Implementation: Use private feedback conversations framed around impact rather than intent: "When you said Susan hadn't contributed to the project, it contradicted the project logs showing her substantial work. This created confusion and hurt feelings."
5. Create Multiple Feedback Channels
Ensure team members have various avenues to share concerns, reducing the isolation that enables gaslighting.
Implementation: Beyond direct manager feedback, establish skip-level meetings, anonymous reporting options, and peer feedback mechanisms.
6. Practice Empathetic Leadership
Demonstrate genuine care for your team members' experiences and perceptions, even when they differ from yours.
Implementation: Use phrases like, "That's not how I remember our conversation, but I value your perspective. Let's figure out where the disconnect happened so we can move forward productively."
7. Implement Consequences for Gaslighting Behavior
Establish that manipulation and reality distortion violate company values and will trigger appropriate responses.
Implementation: Include specific language about psychological safety in team charters and company values. Reference these standards when addressing problematic behavior.
When Kindness Meets Strength: Balancing Empathy and Boundaries
Leaders often worry that addressing gaslighting behavior conflicts with being "nice" or kind. This represents a fundamental misconception about effective leadership. True kindness isn't about avoiding conflict or accepting manipulative behavior; it's about creating environments where everyone can thrive through honest, respectful communication.
Sandy, a business director known for her supportive leadership style, faced this challenge when a senior team member regularly gaslighted junior staff.

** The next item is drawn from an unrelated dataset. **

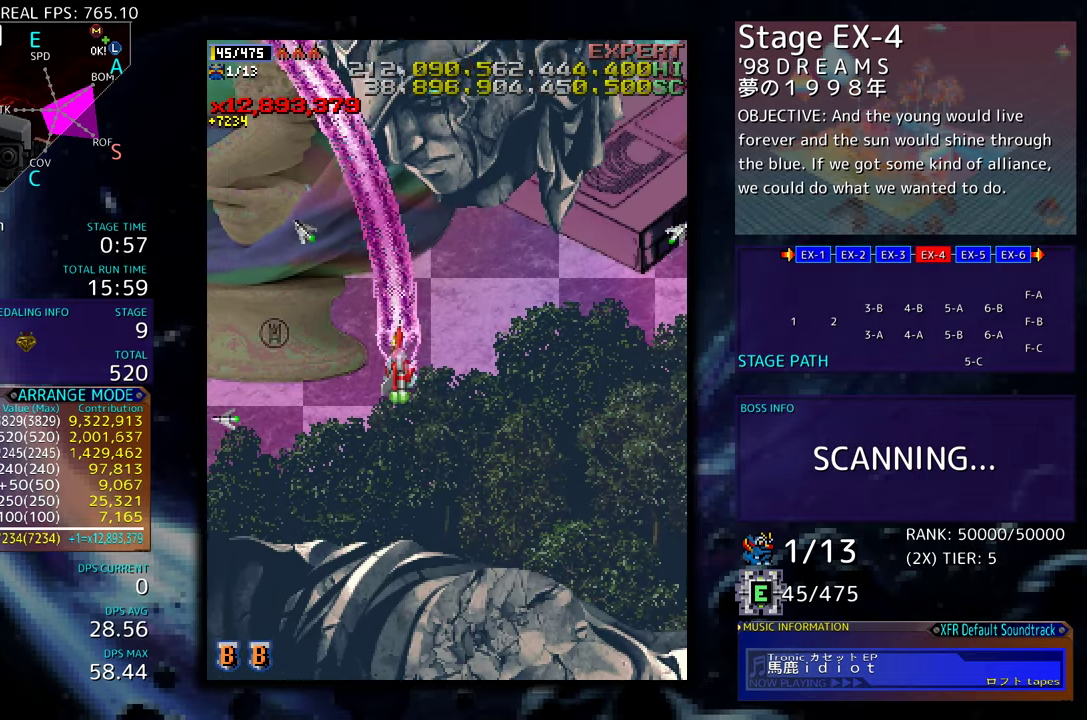
{"buttons": ["DPAD_UP", "DPAD_RIGHT"], "events": [[100, "DPAD_LEFT", "up"], [183, "DPAD_RIGHT", "down"]]}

Initially hesitant to address the behavior directly, Sandy worried about seeming harsh or confrontational. However, she realized that by avoiding the issue, she was enabling harmful behavior that damaged her team's wellbeing and productivity.
Sandy scheduled a private conversation with the team member, clearly outlined the specific behaviors she'd observed, explained their impact on the team, and established clear expectations moving forward. She approached the conversation with compassion – acknowledging workplace pressures that might be contributing to the behavior – while maintaining firm boundaries about acceptable communication.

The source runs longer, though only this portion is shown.